3D printers typically build objects at different rates of speed, depending primarily on the speed for which they are configured. Some 3D printers are able to build objects more quickly than others, which can prove invaluable for manufacturing companies. The good news is that most 3D printers allow users to control the printing speed. For a closer look at 3D printing speed and how it affects build time, keep reading.
What Is 3D Printing Speed?
As the name suggests, 3D printing speed is a metric that reflects how fast a 3D printer can build a model using raw material. It typically consists of the amount of material deposited onto or into the object in a given amount of time. 3D printers with a fast 3D printing speed are capable of depositing more material in less time than slower 3D printers.
How 3D Printing Speed Is Measured
Although there are exceptions, most 3D printers use millimeters per hour (mm/hr) as the metric by which their printing speed is measured. A fused deposition modeling (FDM) printer, for instance, has an average 3D printing speed of about 100 mm/hr. In other words, it’s able to deposit 100 mm of material per each hour of operation. With that said, FDM printers can be adjusted to increase their 3D printing speed. Some FDM printers are able to achieve a 3D printing speed of up to 500 mm/hr, making them five times faster than the average.
DLP/SLA 3D printers support even faster 3D printing speeds than FDM printers. While FDM printers often max out at around 500 mm/hr, DLP/SLA printers can achieve speeds of up to 700 mm/hr. There are several other types of 3D printers, some of which are slower while others are faster. Regardless, 3D printing speed is an adjustable metric that dictates how much material a 3D printer can deposit in a given period, such as an hour.

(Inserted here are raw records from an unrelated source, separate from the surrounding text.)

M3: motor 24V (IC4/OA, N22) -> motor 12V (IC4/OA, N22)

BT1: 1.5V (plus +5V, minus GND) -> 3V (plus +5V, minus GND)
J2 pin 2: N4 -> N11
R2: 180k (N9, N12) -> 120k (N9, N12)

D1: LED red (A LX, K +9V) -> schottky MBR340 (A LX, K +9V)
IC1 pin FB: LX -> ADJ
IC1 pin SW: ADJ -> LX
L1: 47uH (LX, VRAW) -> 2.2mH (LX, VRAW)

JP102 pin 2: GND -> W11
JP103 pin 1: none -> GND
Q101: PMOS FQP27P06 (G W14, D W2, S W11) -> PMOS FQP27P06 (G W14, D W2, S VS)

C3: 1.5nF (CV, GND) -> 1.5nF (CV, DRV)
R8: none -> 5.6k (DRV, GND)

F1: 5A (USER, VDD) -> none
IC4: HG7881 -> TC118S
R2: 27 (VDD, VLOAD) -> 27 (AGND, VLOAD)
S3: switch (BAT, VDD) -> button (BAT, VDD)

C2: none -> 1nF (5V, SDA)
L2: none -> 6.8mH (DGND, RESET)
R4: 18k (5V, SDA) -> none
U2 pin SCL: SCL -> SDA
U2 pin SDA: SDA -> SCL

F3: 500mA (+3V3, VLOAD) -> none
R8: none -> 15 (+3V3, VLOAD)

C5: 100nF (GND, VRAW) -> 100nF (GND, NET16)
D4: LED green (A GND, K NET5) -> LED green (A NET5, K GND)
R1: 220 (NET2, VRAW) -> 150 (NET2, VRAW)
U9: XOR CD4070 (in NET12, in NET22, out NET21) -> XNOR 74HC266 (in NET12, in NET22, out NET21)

3D Printing Speed Only Affects the Build Stage
It’s important to note that 3D printing speed only affects the build stage. 3D printing processes can typically be broken down into three separate stages: the pre-processing stage, the build stage and the post-processing stage. When you adjust the 3D printing speed of a printer, only the build stage will be affected. During the build stage, the 3D printer will transfer or deposit material to build the object. The pre-processing stage, of course, involves preparation of both the material and the printer, whereas the post-processing stage involves removing any supports (if applicable) and finishing the surface of the printed object.